Can percentage increase be more than 100%?

Yes. If a value doubles, the percentage increase is 100%. If it triples, the increase is 200%. If it goes from 10 to 150, the increase is (150 − 10) ÷ 10 × 100 = 1400%. There is no upper limit on percentage increase. However, percentage decrease is capped at 100% (you cannot decrease by more than the full original value, assuming the value cannot go below zero).

How do you calculate percentage increase year over year?

Use the same formula with this year's value as "new" and last year's value as "old." Revenue this year $2.4M, last year $2.1M: ($2.4M − $2.1M) ÷ $2.1M × 100 = $0.3M ÷ $2.1M × 100 = 14.3% year-over-year growth. For multi-year compound annual growth rate (CAGR), use the formula: CAGR = (End Value ÷ Start Value)^(1/years) − 1.

How do you calculate a percentage increase of a percentage?
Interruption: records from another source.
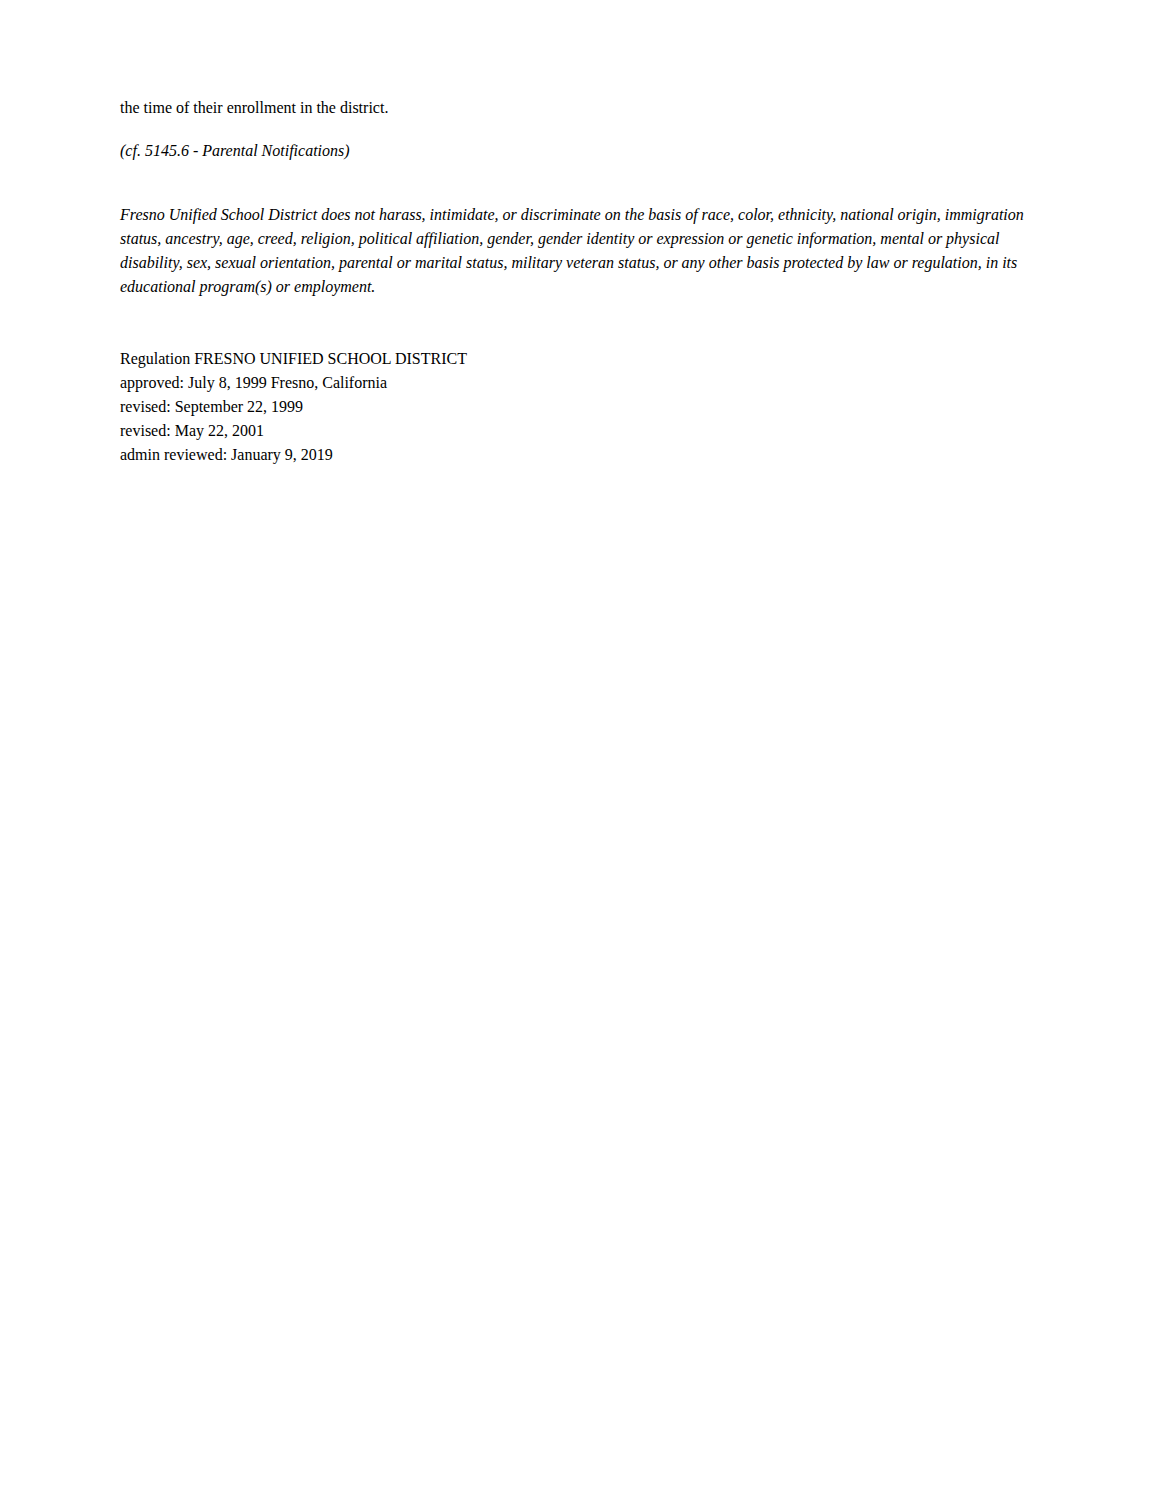the time of their enrollment in the district.
(cf. 5145.6 - Parental Notifications)
Fresno Unified School District does not harass, intimidate, or discriminate on the basis of race, color, ethnicity, national origin, immigration status, ancestry, age, creed, religion, political affiliation, gender, gender identity or expression or genetic information, mental or physical disability, sex, sexual orientation, parental or marital status, military veteran status, or any other basis protected by law or regulation, in its educational program(s) or employment.
Regulation FRESNO UNIFIED SCHOOL DISTRICT
approved: July 8, 1999 Fresno, California
revised: September 22, 1999
revised: May 22, 2001
admin reviewed: January 9, 2019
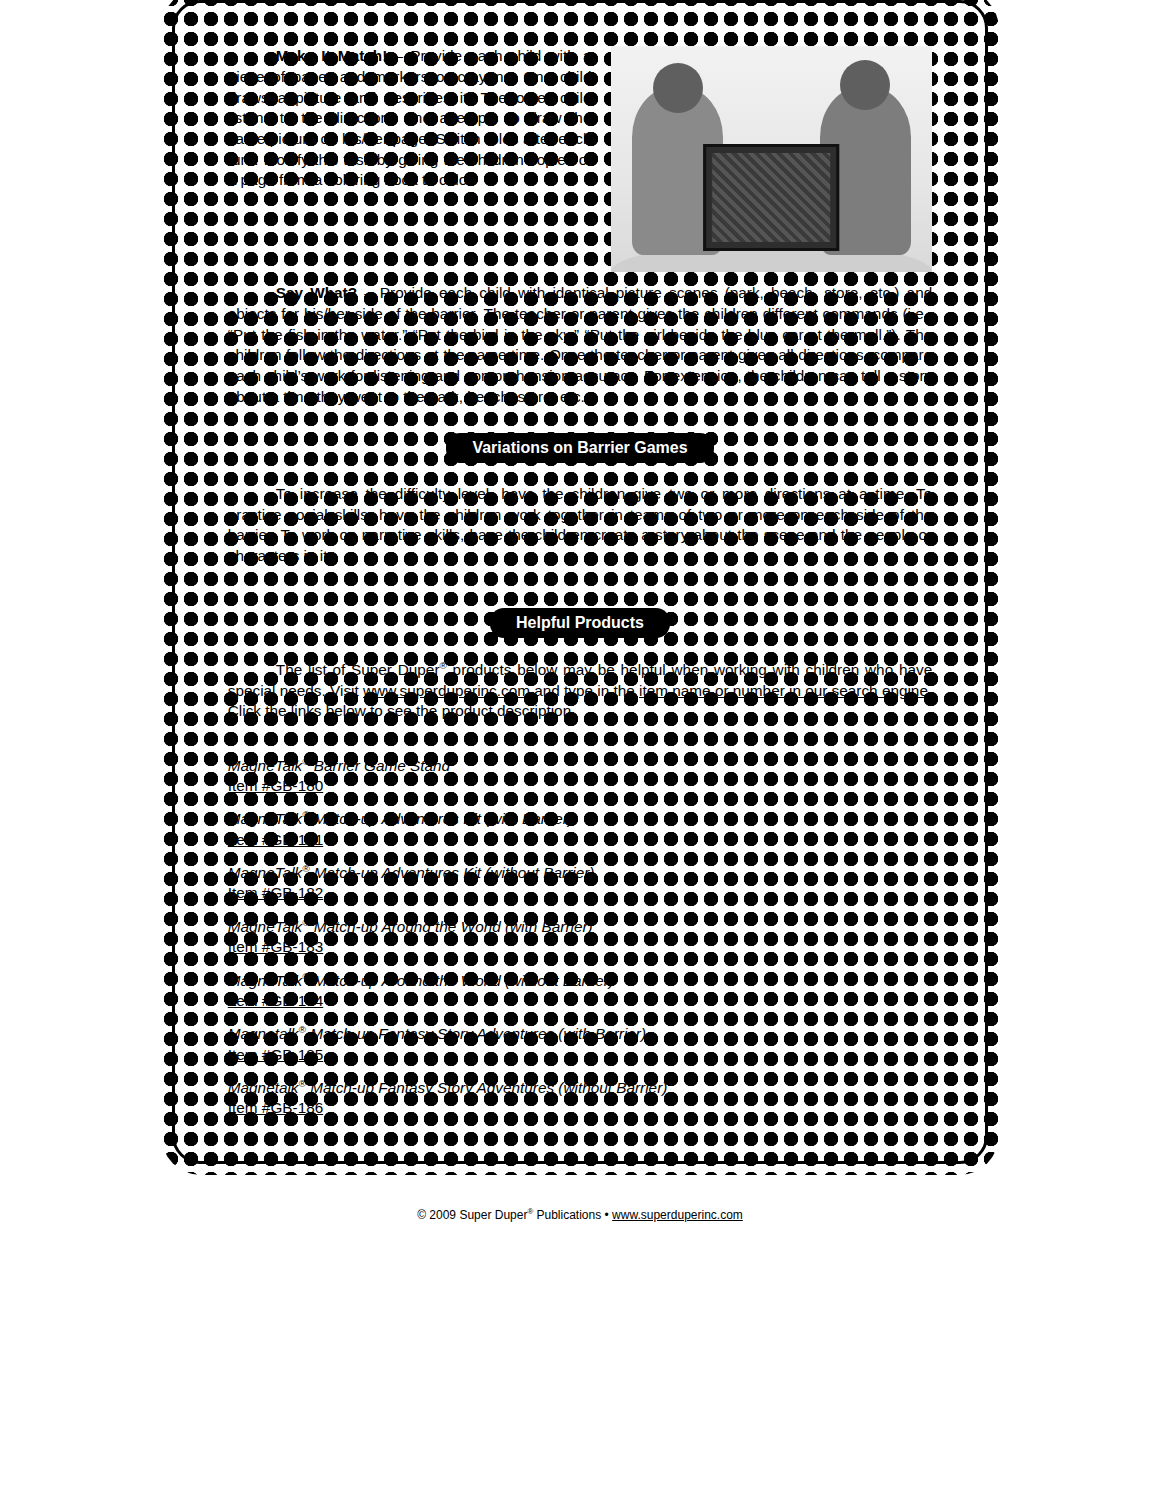Make It Match! – Provide each child with a piece of paper and markers or crayons. One child draws a picture and describes it. The other child listens to the directions and attempts to draw the same picture on his/her page. Switch roles after each turn. Modify this task by giving the children copies of a page from a coloring book to color.
Say What? – Provide each child with identical picture scenes (park, beach, store, etc.) and objects for his/her side of the barrier. The teacher or parent gives the children different commands (i.e., “Put the fish in the water.” “Put the bird in the sky.” “Put the girl beside the blue car at the mall.”). The children follow the directions at the same time. Once the teacher or parent gives all directions, compare each child’s work for listening and comprehension accuracy. For extension, the children can tell a story about a time they went to the park, beach, store, etc.
Variations on Barrier Games
To increase the difficulty level, have the children give two or more directions at a time. To practice social skills, have the children work together in teams of two or more on each side of the barrier. To work on narrative skills, have the children create a story about the scene and the people or characters in it.
Helpful Products
The list of Super Duper® products below may be helpful when working with children who have special needs. Visit www.superduperinc.com and type in the item name or number in our search engine. Click the links below to see the product description.
MagneTalk® Barrier Game Stand
Item #GB-180
MagneTalk® Match-up Adventures Kit (with Barrier)
Item #GB-181
MagneTalk® Match-up Adventures Kit (without Barrier)
Item #GB-182
MagneTalk® Match-up Around the World (with Barrier)
Item #GB-183
MagneTalk® Match-up Around the World (without Barrier)
Item #GB-184
Magnetalk® Match-up Fantasy Story Adventures (with Barrier)
Item #GB-185
Magnetalk® Match-up Fantasy Story Adventures (without Barrier)
Item #GB-186
© 2009 Super Duper® Publications • www.superduperinc.com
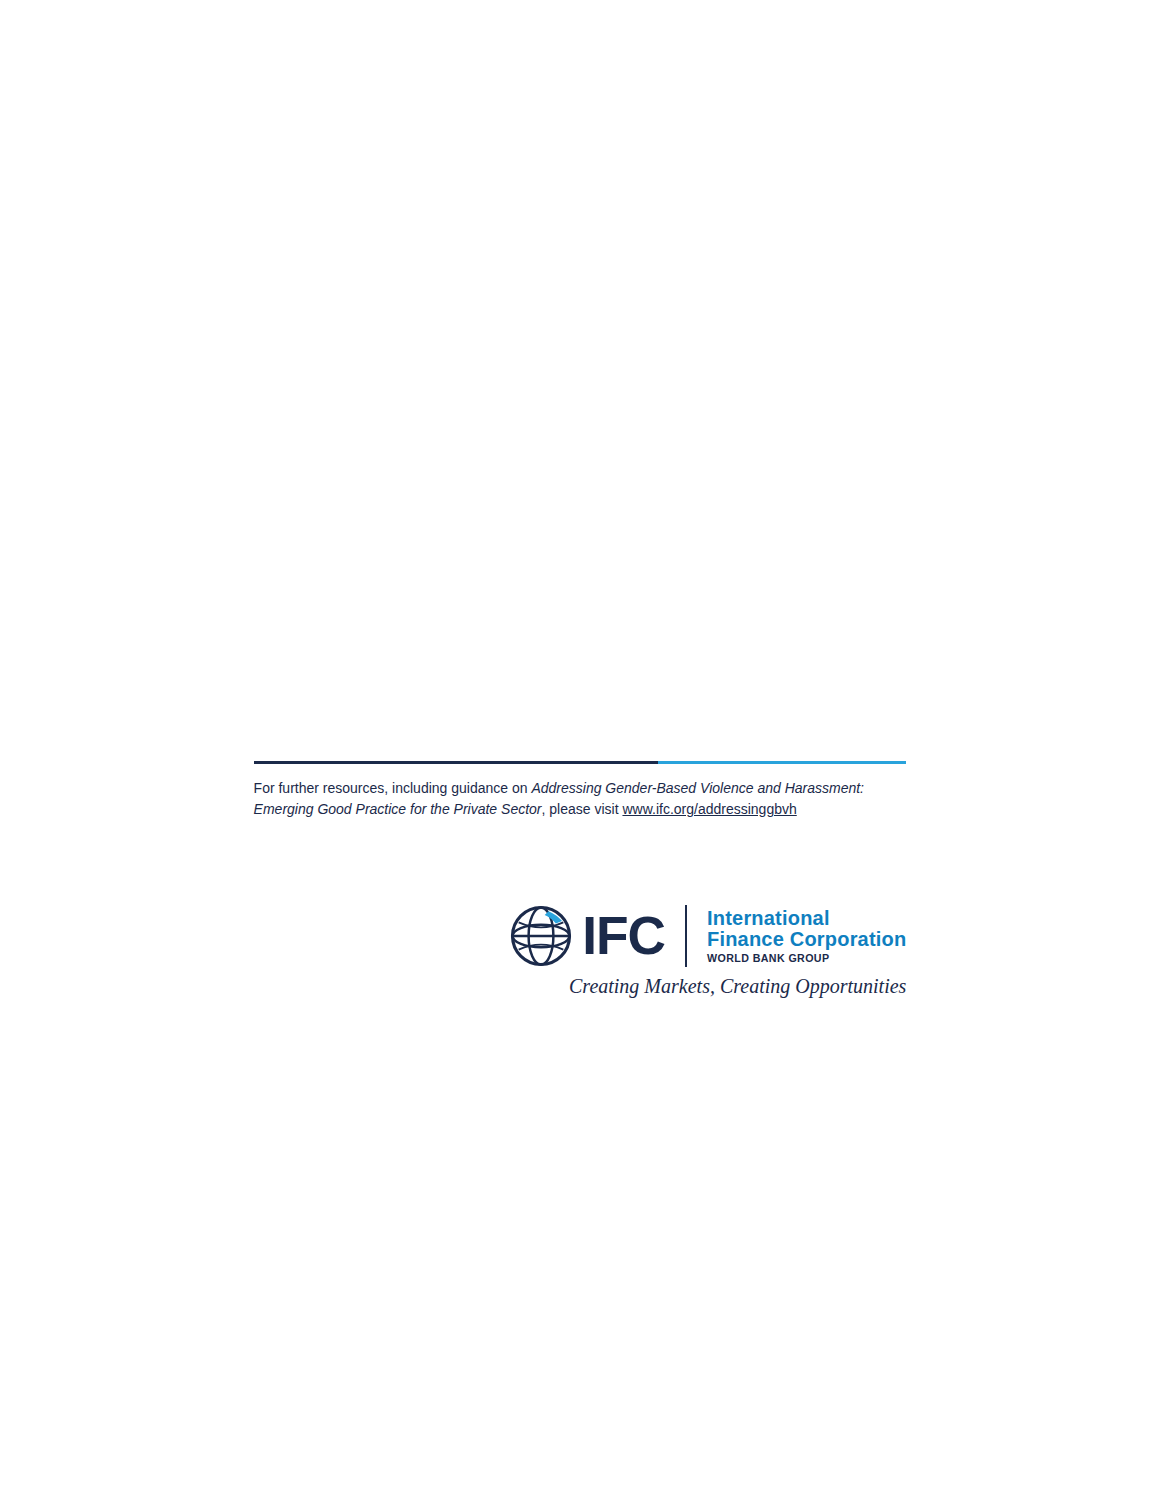For further resources, including guidance on Addressing Gender-Based Violence and Harassment: Emerging Good Practice for the Private Sector, please visit www.ifc.org/addressinggbvh
IFC
International
Finance Corporation
WORLD BANK GROUP
Creating Markets, Creating Opportunities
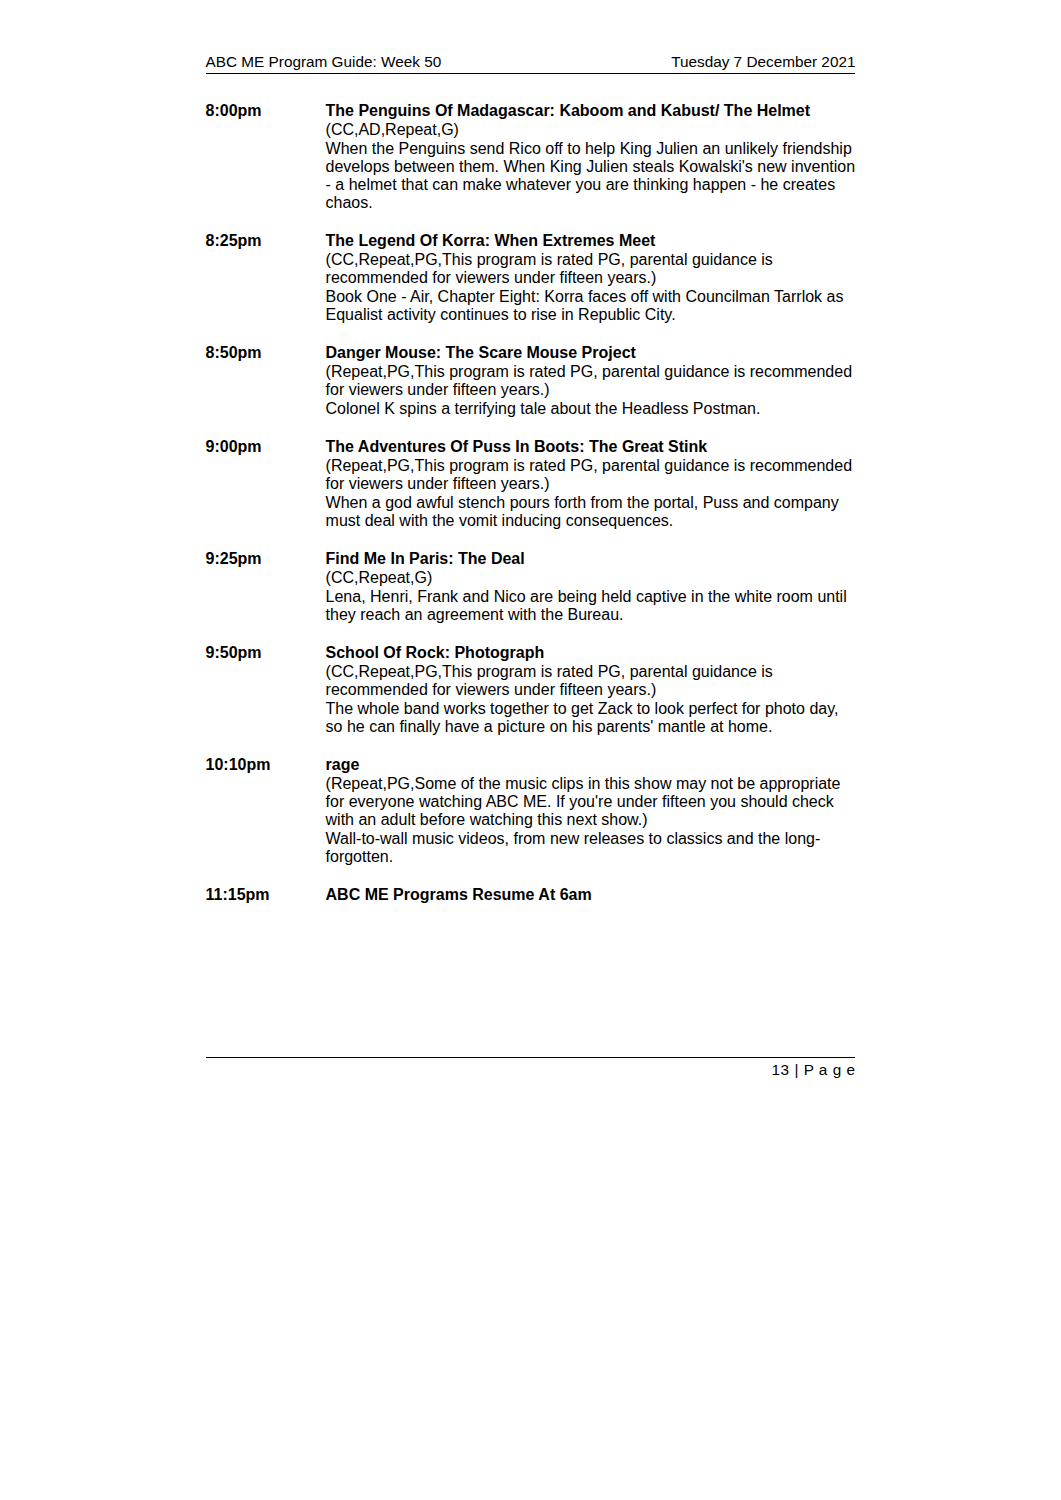ABC ME Program Guide: Week 50
Tuesday 7 December 2021
| 8:00pm | The Penguins Of Madagascar: Kaboom and Kabust/ The Helmet (CC,AD,Repeat,G) When the Penguins send Rico off to help King Julien an unlikely friendship develops between them. When King Julien steals Kowalski's new invention - a helmet that can make whatever you are thinking happen - he creates chaos. |
| 8:25pm | The Legend Of Korra: When Extremes Meet (CC,Repeat,PG,This program is rated PG, parental guidance is recommended for viewers under fifteen years.) Book One - Air, Chapter Eight: Korra faces off with Councilman Tarrlok as Equalist activity continues to rise in Republic City. |
| 8:50pm | Danger Mouse: The Scare Mouse Project (Repeat,PG,This program is rated PG, parental guidance is recommended for viewers under fifteen years.) Colonel K spins a terrifying tale about the Headless Postman. |
| 9:00pm | The Adventures Of Puss In Boots: The Great Stink (Repeat,PG,This program is rated PG, parental guidance is recommended for viewers under fifteen years.) When a god awful stench pours forth from the portal, Puss and company must deal with the vomit inducing consequences. |
| 9:25pm | Find Me In Paris: The Deal (CC,Repeat,G) Lena, Henri, Frank and Nico are being held captive in the white room until they reach an agreement with the Bureau. |
| 9:50pm | School Of Rock: Photograph (CC,Repeat,PG,This program is rated PG, parental guidance is recommended for viewers under fifteen years.) The whole band works together to get Zack to look perfect for photo day, so he can finally have a picture on his parents' mantle at home. |
| 10:10pm | rage (Repeat,PG,Some of the music clips in this show may not be appropriate for everyone watching ABC ME. If you're under fifteen you should check with an adult before watching this next show.) Wall-to-wall music videos, from new releases to classics and the long-forgotten. |
| 11:15pm | ABC ME Programs Resume At 6am |
13 | P a g e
Treat the original percentage as a regular number. If interest rates rise from 3.5% to 4.2%, the percentage change in the rate is (4.2 − 3.5) ÷ 3.5 × 100 = 20%. Note the difference between "percentage points" (4.2% − 3.5% = 0.7 percentage points, an absolute difference) and "percentage change" (20%, a relative change). A rate rising from 3.5% to 4.2% is a 0.7 percentage point increase and a 20% percentage change in the rate itself.

References

  1. Khan Academy: Percent Change Review: Clear explanation of percentage change with worked examples and practice problems.
  2. Microsoft Support: Calculate Percentage Change in Excel: Official Microsoft documentation on percentage change formulas in Excel with step-by-step instructions.
  3. U.S. Bureau of Labor Statistics: Computing Price Changes: How the BLS calculates inflation as a percentage change, with real-world application of the formula.

Method

Author, Review, and Formula Method

Written by Calculators Labs Editorial Team
Reviewed by Calculators Labs
Last updated

The Percentage Increase Calculator uses % Increase = ((New − Old) ÷ Old) × 100. The calculator reads Old value, New value, Calculation mode, applies the formula, and shows the result with practical rounding so the answer is easy to check.

For calculators with units, measurements are kept in one unit system before the final result is displayed. The steps are written to help students, teachers, and everyday users see how the answer was produced.